Tuesday 13 January 2015

NIGERIA FOREIGN RELATIONS

Upon gaining independence in 1960, Nigeria made African unity the centrepiece of its foreign policy and played a leading role in the fight against the apartheid government in South Africa. One notable exception to the African focus was Nigeria's close relationship developed with Israel throughout the 1960s. The latter nation sponsored and oversaw the construction of Nigeria's parliament buildings.
Nigeria's foreign policy was tested in the 1970s after the country emerged united from its own civil war. It supported movements against white minority governments in the Southern Africa sub-region. Nigeria backed the African National Congress (ANC) by taking a committed tough line with regard to the South African government and their military actions in southern Africa.
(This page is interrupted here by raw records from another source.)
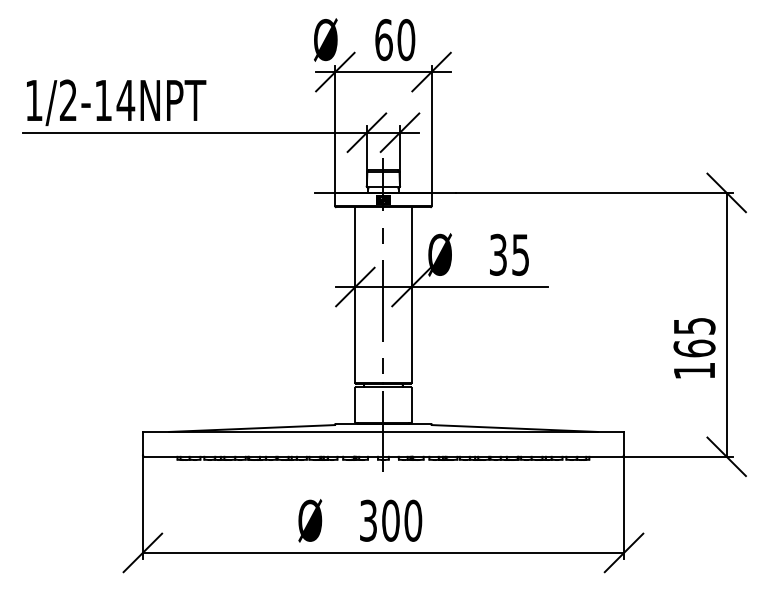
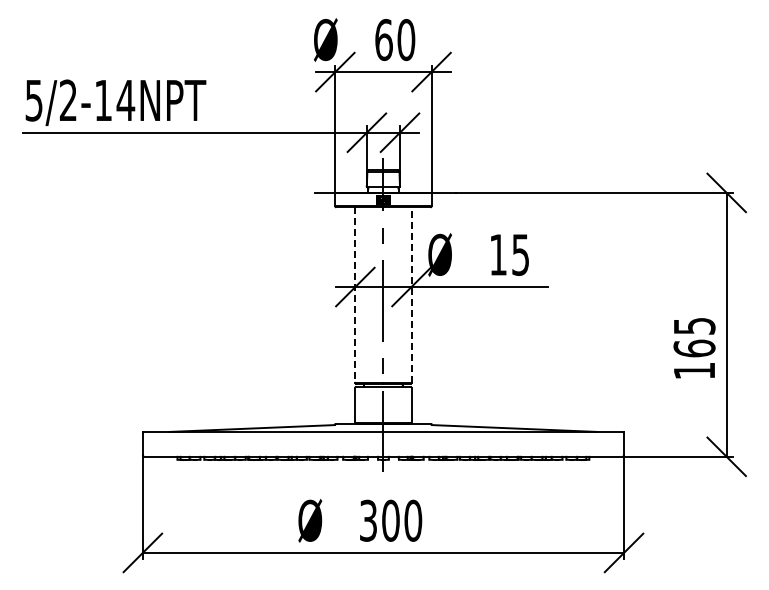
text at (33, 100): 1/2-14NPT -> 5/2-14NPT
text at (498, 254): 35 -> 15
line at (355, 295): solid -> dashed
line at (411, 295): solid -> dashed
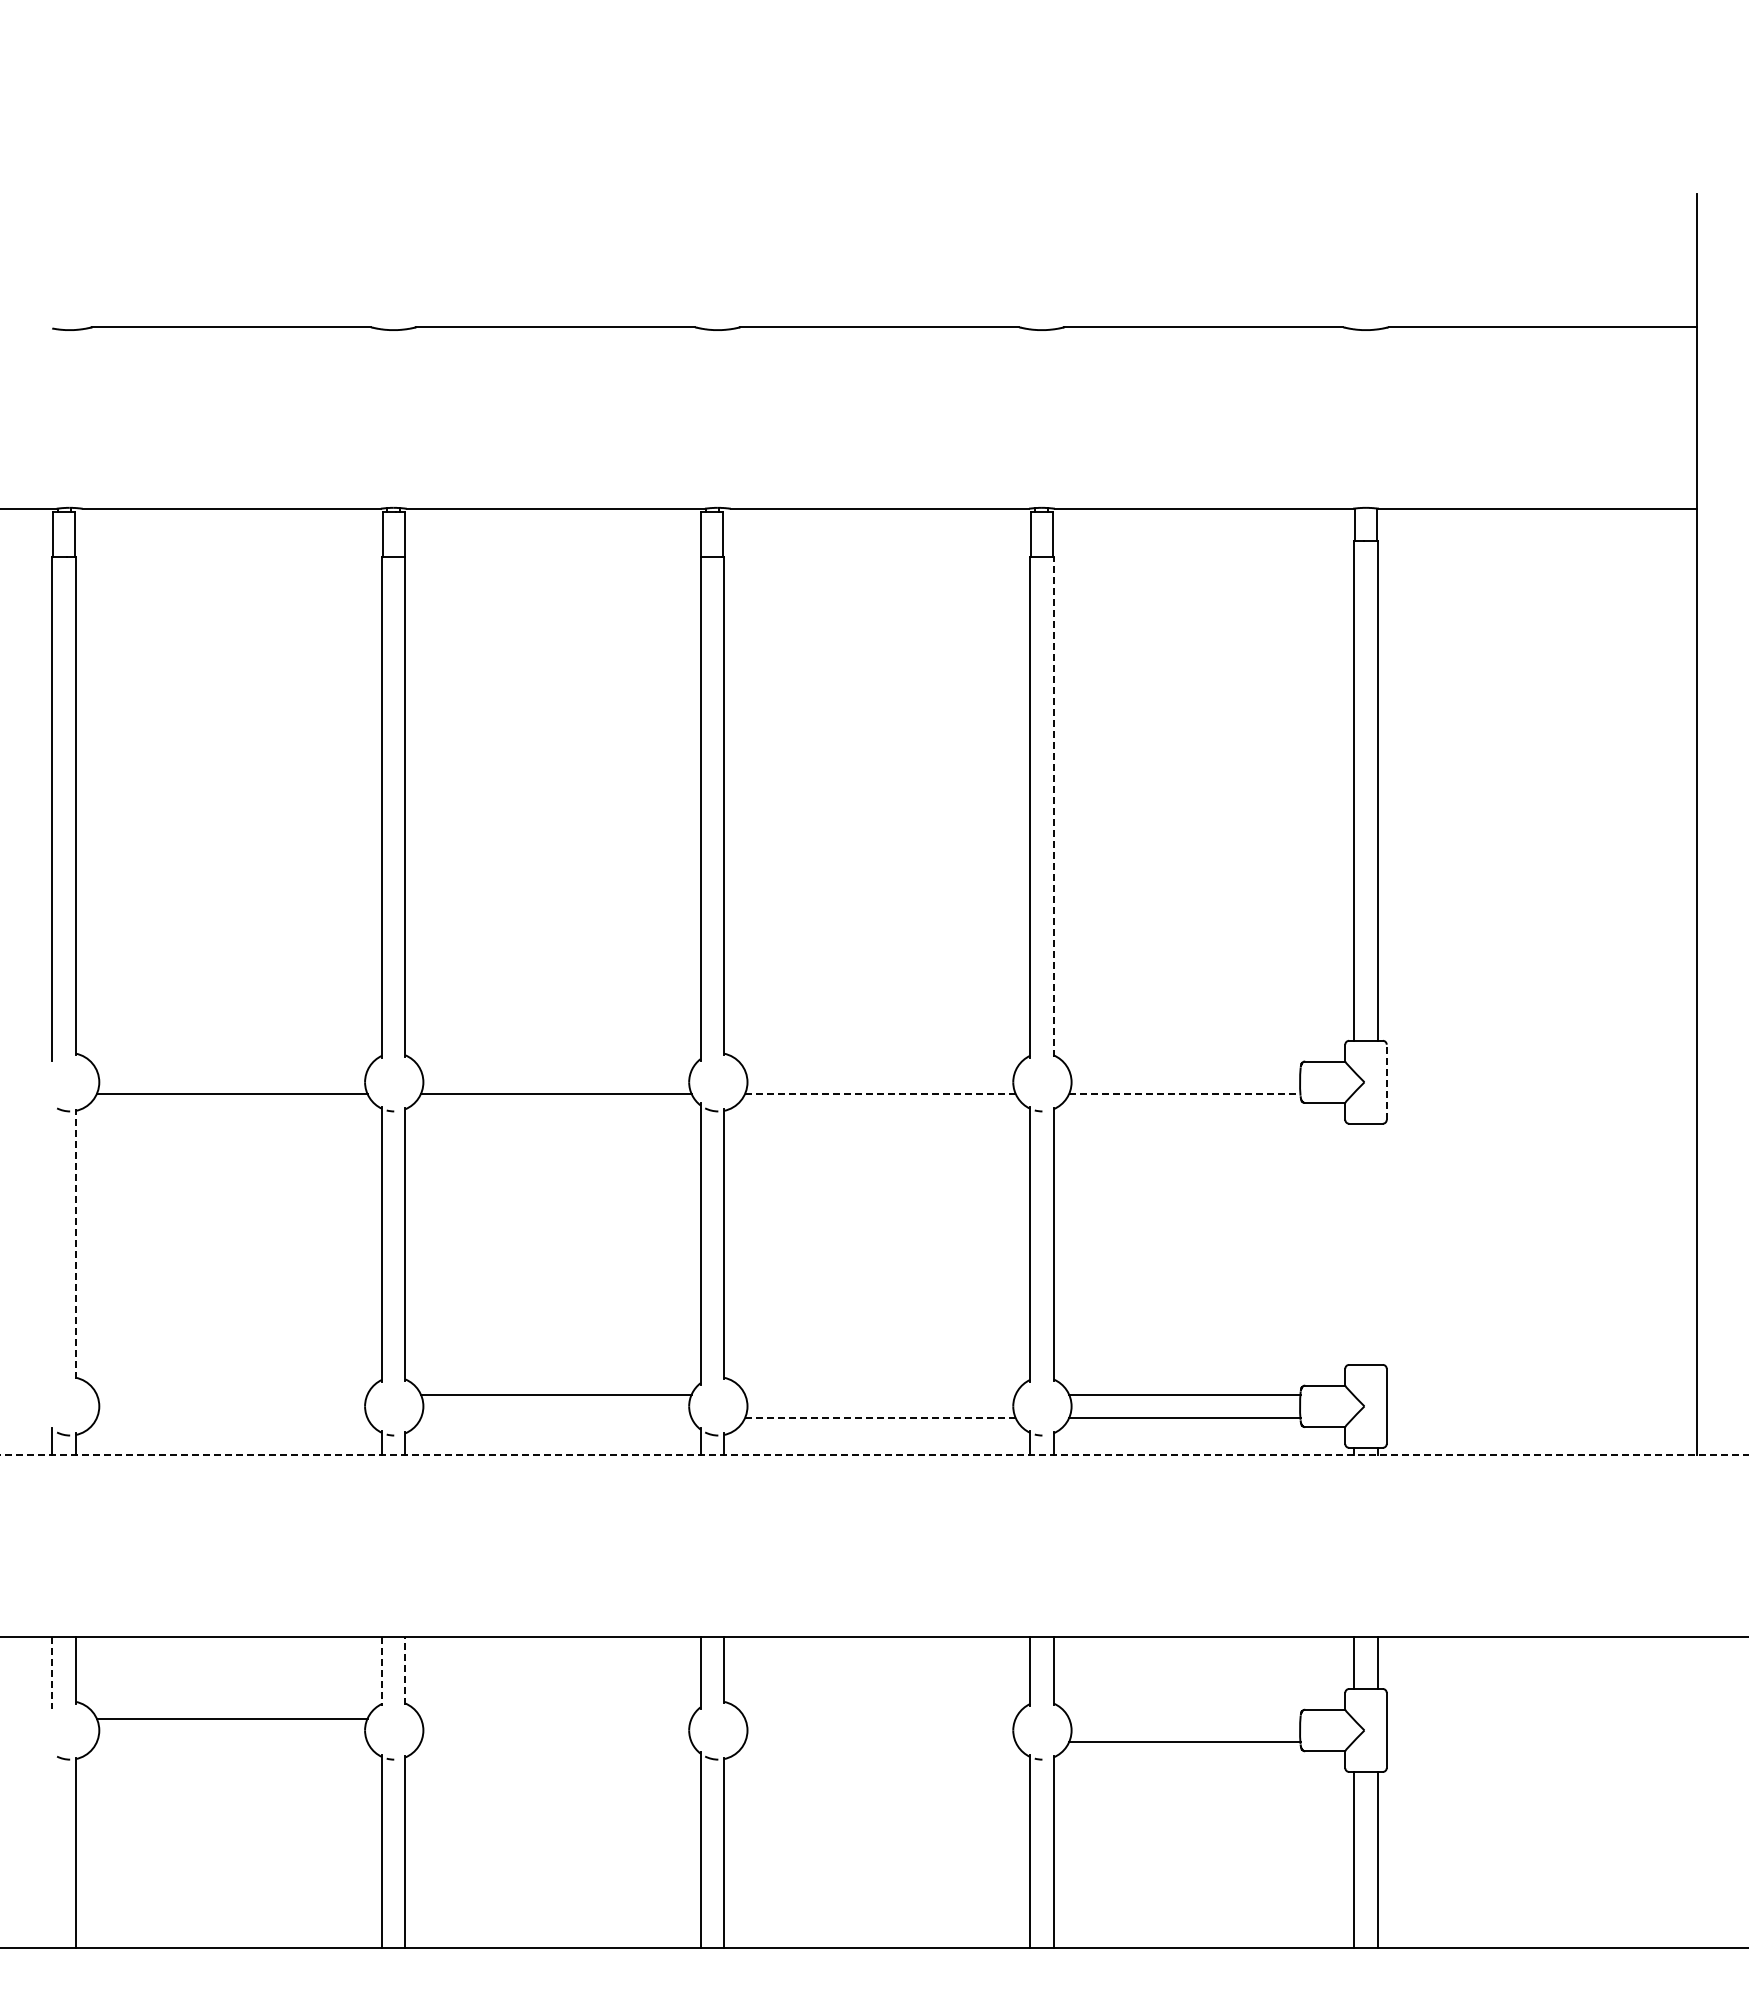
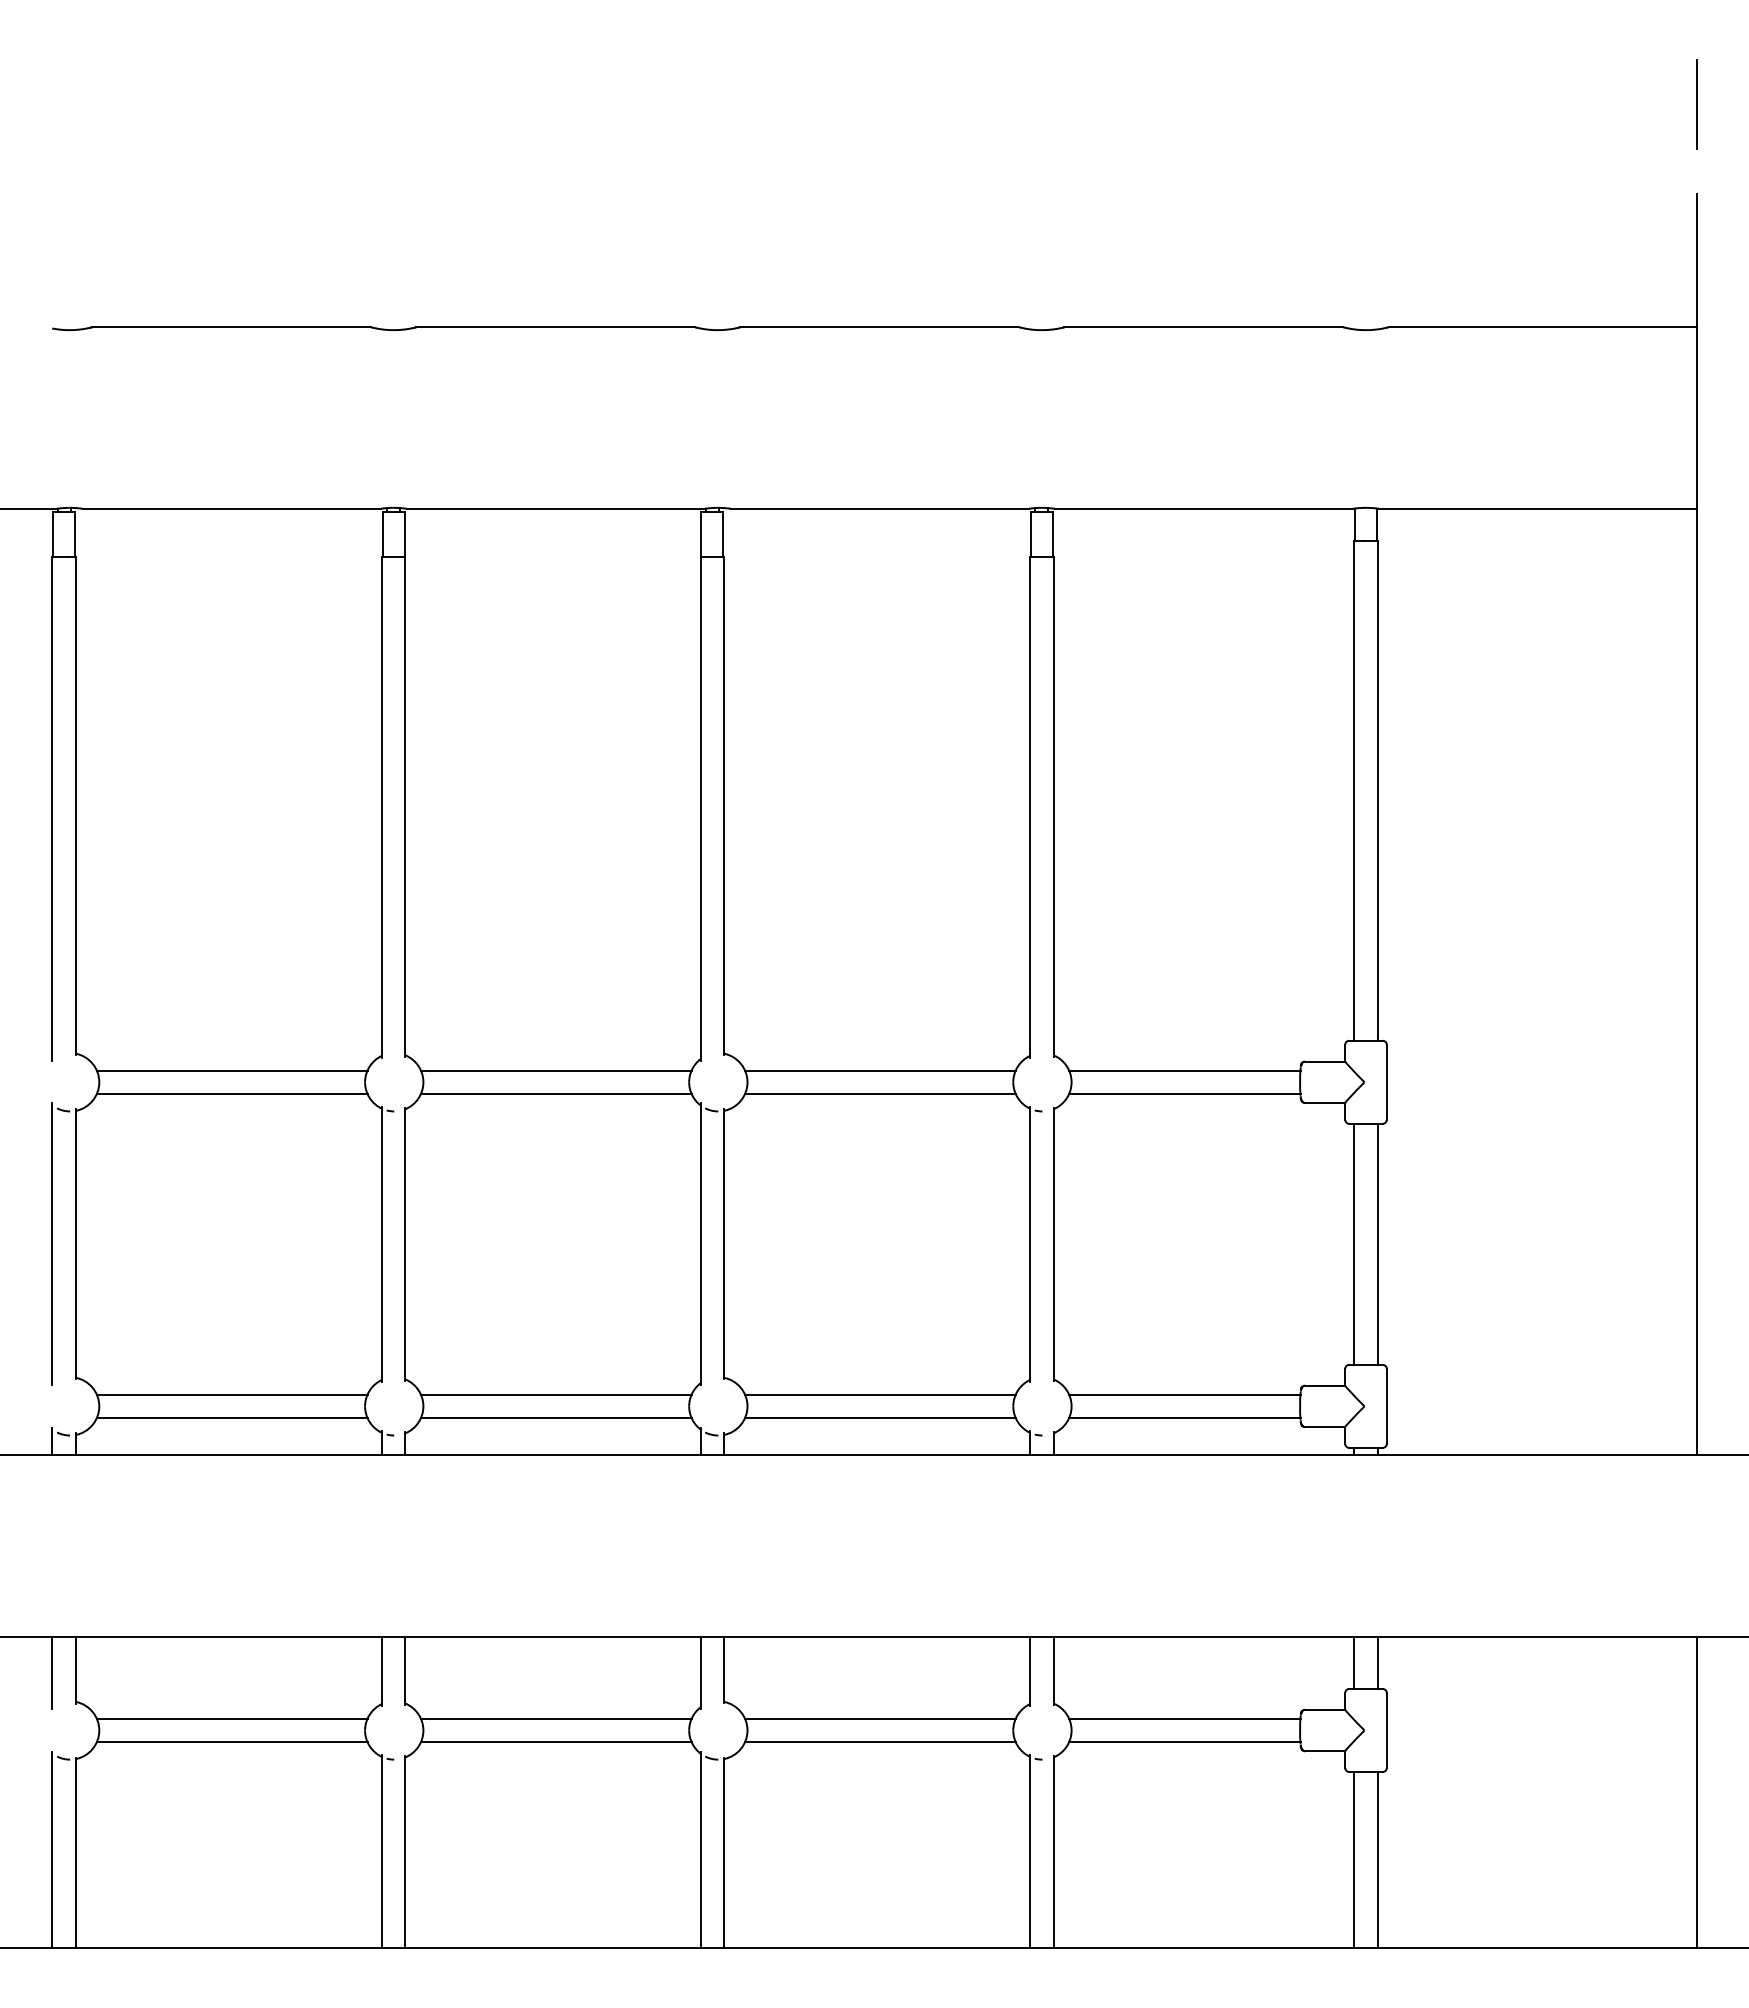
line at (1696, 104): none -> present
line at (1053, 807): dashed -> solid
line at (231, 1070): none -> present
line at (555, 1070): none -> present
line at (880, 1070): none -> present
line at (1184, 1070): none -> present
line at (1386, 1082): dashed -> solid
line at (880, 1093): dashed -> solid
line at (1184, 1093): dashed -> solid
line at (75, 1243): dashed -> solid
line at (1354, 1243): none -> present
line at (1377, 1243): none -> present
line at (52, 1244): none -> present
line at (231, 1394): none -> present
line at (880, 1394): none -> present
line at (231, 1418): none -> present
line at (555, 1418): none -> present
line at (880, 1418): dashed -> solid
line at (874, 1455): dashed -> solid
line at (405, 1670): dashed -> solid
line at (382, 1671): dashed -> solid
line at (52, 1673): dashed -> solid
line at (555, 1718): none -> present
line at (880, 1718): none -> present
line at (1184, 1718): none -> present
line at (231, 1742): none -> present
line at (555, 1742): none -> present
line at (880, 1742): none -> present
line at (1696, 1791): none -> present
line at (52, 1849): none -> present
Nigeria was also a founding member of the Organisation for African Unity (now the African Union), and has tremendous influence in West Africa and Africa on the whole. Nigeria has additionally founded regional cooperative efforts in West Africa, functioning as standard-bearer for the Economic Community of West African States (ECOWAS) and ECOMOG, economic and military organisations, respectively.
With this African-centred stance, Nigeria readily sent troops to the Congo at the behest of the United Nations shortly after independence (and has maintained membership since that time). Nigeria also supported several Pan African and pro-self government causes in the 1970s, including garnering support for Angola's MPLASWAPO in Namibia, and aiding opposition to the minority governments of Portuguese Mozambique, and Rhodesia.
Nigeria retains membership in the Non-Aligned Movement. In late November 2006, it organised an Africa-South America Summit in Abuja to promote what some attendees termed "South-South" linkages on a variety of fronts. Nigeria is also a member of the International Criminal Court, and the Commonwealth of Nations. It was temporarily expelled from the latter in 1995 when ruled by the Abacha regime.
Nigeria has remained a key player in the international oil industry since the 1970s, and maintains membership in Organization of the Petroleum Exporting Countries (OPEC), which it joined in July 1971. Its status as a major petroleum producer figures prominently in its sometimes volatile international relations with both developed countries, notably the United States, and the developing countries of China, Jamaica, and Ghana and Kenya in Africa.
Millions of Nigerians have emigrated at times of economic hardship, primarily to Europe, North America and Australia. It is estimated that over a million Nigerians have emigrated to the United States and constitute the Nigerian American populace. Individuals in many such Diasporic communities have joined the "Egbe Omo Yoruba" society, a national association of Yoruba descendants in North America.